Exercise requirements>
For the entries below, the result should be an exact transcription of the lines from the one with "Sen. Stevens, John , Rep. Todd, Chris" up to and including the one with "Requires the department", and only those.

Data for review>
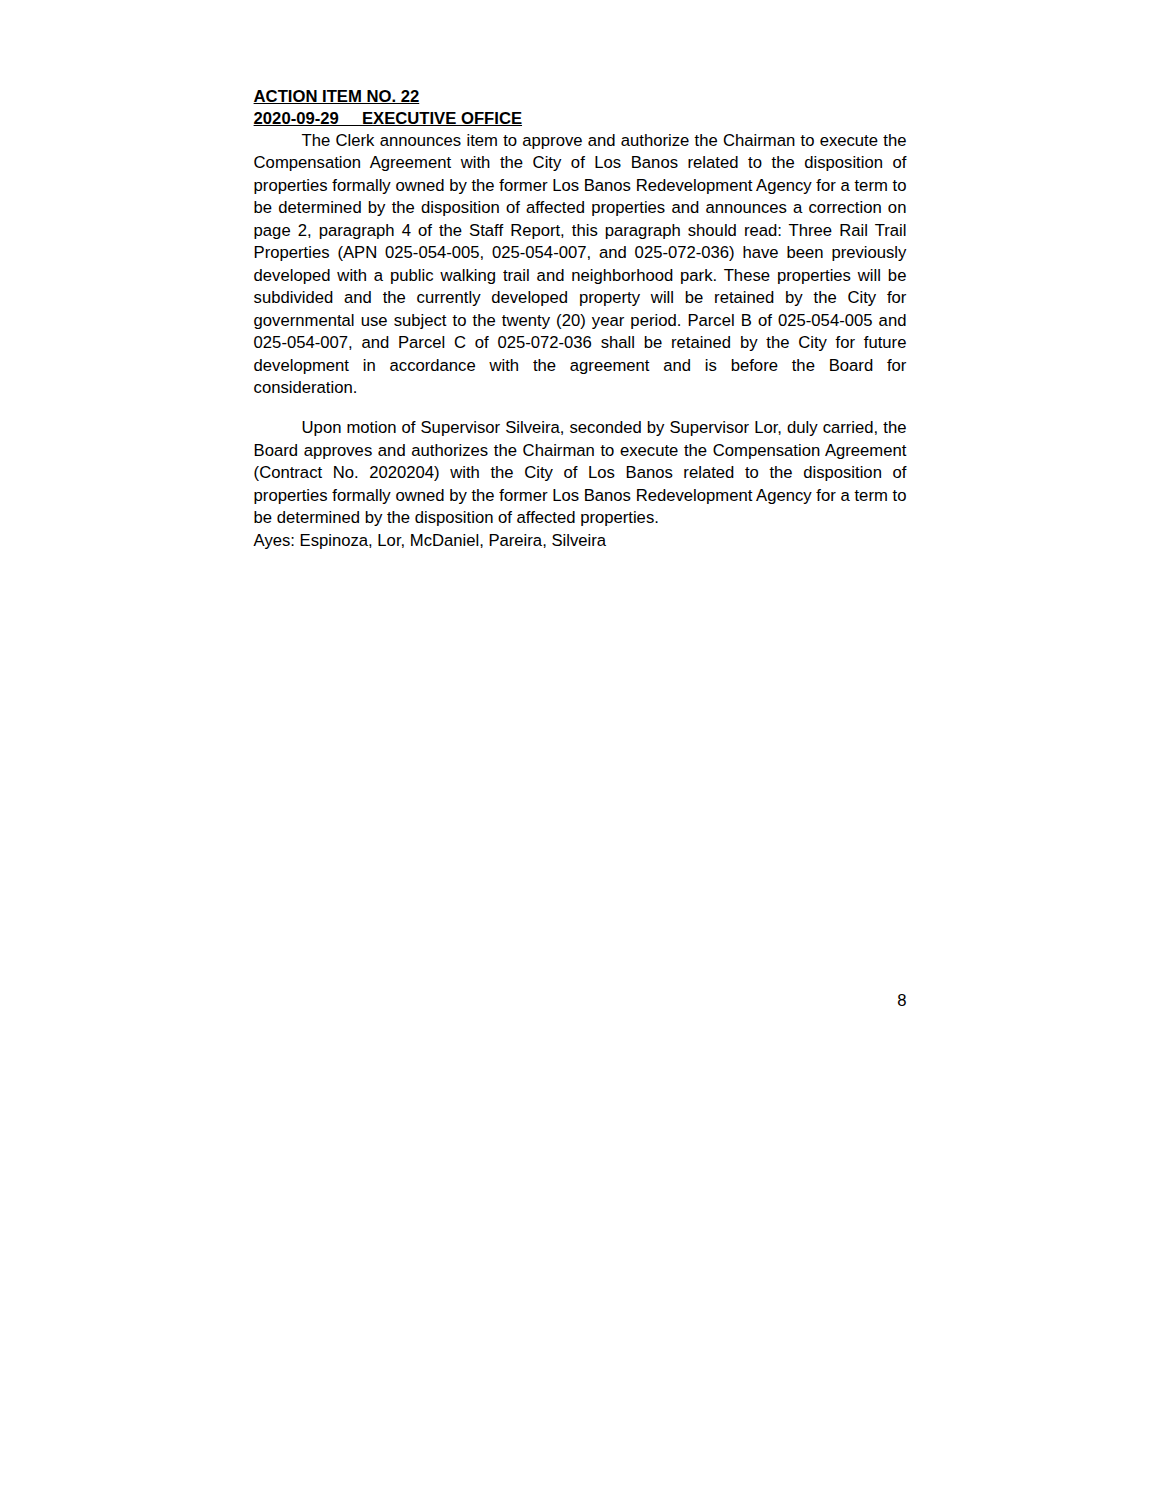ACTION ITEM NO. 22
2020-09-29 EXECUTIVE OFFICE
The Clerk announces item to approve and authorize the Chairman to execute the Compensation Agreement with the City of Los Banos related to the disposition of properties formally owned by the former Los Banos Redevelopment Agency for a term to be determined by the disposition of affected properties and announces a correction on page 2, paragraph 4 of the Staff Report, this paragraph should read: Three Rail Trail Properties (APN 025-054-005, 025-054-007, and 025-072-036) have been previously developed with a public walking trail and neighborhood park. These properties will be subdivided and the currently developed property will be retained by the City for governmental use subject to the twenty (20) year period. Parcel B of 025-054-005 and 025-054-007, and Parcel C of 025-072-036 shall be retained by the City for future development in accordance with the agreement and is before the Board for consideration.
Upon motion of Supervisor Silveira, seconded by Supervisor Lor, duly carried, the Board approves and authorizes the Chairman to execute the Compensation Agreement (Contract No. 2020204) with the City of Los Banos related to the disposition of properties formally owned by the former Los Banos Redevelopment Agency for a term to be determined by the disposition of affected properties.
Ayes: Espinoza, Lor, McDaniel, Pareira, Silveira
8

* * *

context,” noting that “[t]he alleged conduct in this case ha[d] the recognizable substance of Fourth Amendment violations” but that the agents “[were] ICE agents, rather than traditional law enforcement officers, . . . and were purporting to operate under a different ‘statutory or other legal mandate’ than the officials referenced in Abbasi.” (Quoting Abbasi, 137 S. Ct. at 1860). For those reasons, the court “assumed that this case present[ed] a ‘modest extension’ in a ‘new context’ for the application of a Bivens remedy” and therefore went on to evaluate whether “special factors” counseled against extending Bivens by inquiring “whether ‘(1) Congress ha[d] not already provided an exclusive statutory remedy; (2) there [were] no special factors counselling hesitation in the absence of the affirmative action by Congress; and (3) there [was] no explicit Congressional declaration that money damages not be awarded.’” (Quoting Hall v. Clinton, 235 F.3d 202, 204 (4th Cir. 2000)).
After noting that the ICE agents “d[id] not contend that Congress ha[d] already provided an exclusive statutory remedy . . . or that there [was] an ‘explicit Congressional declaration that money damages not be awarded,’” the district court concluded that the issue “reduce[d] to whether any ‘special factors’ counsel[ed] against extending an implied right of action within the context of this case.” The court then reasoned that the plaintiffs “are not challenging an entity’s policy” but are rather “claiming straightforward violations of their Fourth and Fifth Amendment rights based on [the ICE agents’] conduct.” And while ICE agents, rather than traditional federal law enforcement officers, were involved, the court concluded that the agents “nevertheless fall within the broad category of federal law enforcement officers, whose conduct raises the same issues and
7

...

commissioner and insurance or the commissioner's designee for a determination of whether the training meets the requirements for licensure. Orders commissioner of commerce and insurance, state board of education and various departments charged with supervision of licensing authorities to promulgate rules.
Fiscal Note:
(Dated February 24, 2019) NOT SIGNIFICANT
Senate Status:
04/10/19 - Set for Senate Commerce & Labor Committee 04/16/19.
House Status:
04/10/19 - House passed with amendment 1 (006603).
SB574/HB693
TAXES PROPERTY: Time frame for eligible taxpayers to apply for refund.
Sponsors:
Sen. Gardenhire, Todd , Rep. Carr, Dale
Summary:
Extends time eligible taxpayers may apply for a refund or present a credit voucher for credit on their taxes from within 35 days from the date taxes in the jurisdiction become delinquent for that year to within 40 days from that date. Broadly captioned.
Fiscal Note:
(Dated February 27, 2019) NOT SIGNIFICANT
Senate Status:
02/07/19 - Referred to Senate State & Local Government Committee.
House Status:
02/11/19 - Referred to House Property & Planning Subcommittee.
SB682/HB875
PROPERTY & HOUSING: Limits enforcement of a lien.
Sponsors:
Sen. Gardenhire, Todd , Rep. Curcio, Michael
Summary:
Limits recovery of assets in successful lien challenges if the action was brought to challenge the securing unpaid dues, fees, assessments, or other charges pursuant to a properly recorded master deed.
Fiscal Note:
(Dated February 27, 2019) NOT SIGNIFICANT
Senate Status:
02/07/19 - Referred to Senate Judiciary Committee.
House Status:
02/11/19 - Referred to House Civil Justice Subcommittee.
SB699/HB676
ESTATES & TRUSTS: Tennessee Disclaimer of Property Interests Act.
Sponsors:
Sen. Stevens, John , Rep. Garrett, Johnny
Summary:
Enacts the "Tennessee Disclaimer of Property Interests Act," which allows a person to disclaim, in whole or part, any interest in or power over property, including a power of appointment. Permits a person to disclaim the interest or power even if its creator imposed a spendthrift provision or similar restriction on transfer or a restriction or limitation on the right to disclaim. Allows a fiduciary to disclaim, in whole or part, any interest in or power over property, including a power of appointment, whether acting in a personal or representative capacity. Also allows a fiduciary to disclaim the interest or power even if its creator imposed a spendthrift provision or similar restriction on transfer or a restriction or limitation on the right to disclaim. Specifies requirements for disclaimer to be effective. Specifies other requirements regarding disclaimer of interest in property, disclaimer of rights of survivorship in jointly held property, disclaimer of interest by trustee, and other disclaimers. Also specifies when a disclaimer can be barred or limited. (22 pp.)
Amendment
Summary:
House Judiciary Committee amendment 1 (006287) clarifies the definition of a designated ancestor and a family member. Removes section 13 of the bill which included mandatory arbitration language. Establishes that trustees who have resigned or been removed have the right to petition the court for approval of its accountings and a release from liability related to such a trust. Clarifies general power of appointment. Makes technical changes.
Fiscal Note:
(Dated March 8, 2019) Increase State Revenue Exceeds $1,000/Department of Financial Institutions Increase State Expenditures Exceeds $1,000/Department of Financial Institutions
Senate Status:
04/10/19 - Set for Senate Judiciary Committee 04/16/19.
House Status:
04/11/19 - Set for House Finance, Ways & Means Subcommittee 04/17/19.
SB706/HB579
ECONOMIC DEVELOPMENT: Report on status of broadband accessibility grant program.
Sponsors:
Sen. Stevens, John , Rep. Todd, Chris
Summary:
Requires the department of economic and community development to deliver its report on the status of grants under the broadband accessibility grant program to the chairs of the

Task output>
Sen. Stevens, John , Rep. Todd, Chris
Summary:
Requires the department of economic and community development to deliver its report on the status of grants under the broadband accessibility grant program to the chairs of the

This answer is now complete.